Please copy, exactly as they appear below, the lines from the one containing "staining in hepatocellular" through the one containing "image shows no".

Collected data entries
((
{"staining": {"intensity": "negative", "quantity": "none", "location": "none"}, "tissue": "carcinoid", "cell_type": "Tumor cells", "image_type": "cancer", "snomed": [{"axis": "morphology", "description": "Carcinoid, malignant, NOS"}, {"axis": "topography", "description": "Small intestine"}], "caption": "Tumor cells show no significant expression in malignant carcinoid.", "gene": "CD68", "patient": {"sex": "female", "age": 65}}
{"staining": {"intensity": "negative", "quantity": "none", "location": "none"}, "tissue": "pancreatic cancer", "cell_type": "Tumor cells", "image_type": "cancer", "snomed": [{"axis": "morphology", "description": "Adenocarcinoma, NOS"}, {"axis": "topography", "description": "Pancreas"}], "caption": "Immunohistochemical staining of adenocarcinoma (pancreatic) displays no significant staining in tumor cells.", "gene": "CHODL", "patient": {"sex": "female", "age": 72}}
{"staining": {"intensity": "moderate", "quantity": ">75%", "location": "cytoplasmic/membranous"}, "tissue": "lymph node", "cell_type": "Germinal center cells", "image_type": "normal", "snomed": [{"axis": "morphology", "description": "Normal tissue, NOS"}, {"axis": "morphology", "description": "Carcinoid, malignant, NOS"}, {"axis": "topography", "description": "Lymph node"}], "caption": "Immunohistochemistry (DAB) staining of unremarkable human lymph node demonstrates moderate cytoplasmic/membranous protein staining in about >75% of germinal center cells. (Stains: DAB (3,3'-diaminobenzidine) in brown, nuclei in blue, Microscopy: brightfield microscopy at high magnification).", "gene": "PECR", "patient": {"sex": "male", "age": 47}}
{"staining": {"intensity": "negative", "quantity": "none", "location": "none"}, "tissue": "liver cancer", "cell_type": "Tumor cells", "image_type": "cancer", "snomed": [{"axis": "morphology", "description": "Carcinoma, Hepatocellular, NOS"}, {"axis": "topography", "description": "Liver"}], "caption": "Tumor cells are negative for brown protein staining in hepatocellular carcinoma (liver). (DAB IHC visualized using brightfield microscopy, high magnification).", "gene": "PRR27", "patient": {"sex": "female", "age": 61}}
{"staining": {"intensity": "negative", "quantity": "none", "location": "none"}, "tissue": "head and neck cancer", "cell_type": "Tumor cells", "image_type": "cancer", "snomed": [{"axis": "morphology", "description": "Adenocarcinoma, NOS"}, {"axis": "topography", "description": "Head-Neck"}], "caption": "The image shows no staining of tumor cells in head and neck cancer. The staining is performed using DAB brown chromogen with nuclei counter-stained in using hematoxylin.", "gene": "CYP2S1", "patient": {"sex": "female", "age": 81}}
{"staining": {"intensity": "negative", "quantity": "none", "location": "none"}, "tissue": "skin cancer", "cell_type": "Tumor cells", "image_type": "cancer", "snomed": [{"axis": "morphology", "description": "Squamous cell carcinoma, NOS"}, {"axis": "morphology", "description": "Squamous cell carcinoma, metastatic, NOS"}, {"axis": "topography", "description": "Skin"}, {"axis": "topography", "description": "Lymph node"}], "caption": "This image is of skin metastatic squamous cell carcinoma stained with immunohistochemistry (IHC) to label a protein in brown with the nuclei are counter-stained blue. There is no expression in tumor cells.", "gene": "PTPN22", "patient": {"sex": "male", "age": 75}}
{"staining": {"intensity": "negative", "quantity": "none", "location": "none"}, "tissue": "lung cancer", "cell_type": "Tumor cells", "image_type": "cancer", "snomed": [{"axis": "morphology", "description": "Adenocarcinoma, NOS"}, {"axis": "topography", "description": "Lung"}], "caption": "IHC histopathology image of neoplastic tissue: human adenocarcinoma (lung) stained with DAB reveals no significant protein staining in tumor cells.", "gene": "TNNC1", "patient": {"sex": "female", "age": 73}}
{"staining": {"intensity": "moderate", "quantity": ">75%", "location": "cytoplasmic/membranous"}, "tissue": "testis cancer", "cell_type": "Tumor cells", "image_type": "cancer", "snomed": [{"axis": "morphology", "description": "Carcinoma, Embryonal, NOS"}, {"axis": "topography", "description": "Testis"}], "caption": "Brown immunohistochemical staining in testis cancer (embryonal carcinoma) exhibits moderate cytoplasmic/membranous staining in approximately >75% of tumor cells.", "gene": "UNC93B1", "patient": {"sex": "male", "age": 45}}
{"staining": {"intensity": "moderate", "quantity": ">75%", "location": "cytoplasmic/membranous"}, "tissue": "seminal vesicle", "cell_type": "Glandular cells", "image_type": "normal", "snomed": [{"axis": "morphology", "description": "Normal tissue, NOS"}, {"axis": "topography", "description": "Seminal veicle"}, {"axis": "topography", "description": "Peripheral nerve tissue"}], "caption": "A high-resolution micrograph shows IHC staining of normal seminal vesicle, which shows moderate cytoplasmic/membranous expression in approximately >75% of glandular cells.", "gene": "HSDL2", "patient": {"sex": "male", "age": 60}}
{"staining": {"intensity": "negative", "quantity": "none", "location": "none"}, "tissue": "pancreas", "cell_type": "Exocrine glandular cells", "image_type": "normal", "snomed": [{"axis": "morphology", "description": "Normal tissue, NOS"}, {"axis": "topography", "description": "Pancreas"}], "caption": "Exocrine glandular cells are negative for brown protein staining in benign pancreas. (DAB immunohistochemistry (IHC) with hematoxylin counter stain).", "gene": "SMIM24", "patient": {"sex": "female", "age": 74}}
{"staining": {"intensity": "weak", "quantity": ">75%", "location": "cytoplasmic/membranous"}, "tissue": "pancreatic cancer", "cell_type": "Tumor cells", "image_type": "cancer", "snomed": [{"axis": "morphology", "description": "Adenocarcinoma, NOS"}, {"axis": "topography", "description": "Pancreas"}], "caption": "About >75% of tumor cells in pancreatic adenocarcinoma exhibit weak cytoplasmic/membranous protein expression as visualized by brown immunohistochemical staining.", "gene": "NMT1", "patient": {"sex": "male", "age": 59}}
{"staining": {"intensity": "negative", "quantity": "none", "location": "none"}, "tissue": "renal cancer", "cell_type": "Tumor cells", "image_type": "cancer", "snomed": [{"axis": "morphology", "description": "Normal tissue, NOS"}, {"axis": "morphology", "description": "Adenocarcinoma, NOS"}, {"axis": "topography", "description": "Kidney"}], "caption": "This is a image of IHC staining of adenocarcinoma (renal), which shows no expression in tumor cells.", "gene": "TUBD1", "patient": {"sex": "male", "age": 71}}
))
* Answer to the exercise:
{"staining": {"intensity": "negative", "quantity": "none", "location": "none"}, "tissue": "liver cancer", "cell_type": "Tumor cells", "image_type": "cancer", "snomed": [{"axis": "morphology", "description": "Carcinoma, Hepatocellular, NOS"}, {"axis": "topography", "description": "Liver"}], "caption": "Tumor cells are negative for brown protein staining in hepatocellular carcinoma (liver). (DAB IHC visualized using brightfield microscopy, high magnification).", "gene": "PRR27", "patient": {"sex": "female", "age": 61}}
{"staining": {"intensity": "negative", "quantity": "none", "location": "none"}, "tissue": "head and neck cancer", "cell_type": "Tumor cells", "image_type": "cancer", "snomed": [{"axis": "morphology", "description": "Adenocarcinoma, NOS"}, {"axis": "topography", "description": "Head-Neck"}], "caption": "The image shows no staining of tumor cells in head and neck cancer. The staining is performed using DAB brown chromogen with nuclei counter-stained in using hematoxylin.", "gene": "CYP2S1", "patient": {"sex": "female", "age": 81}}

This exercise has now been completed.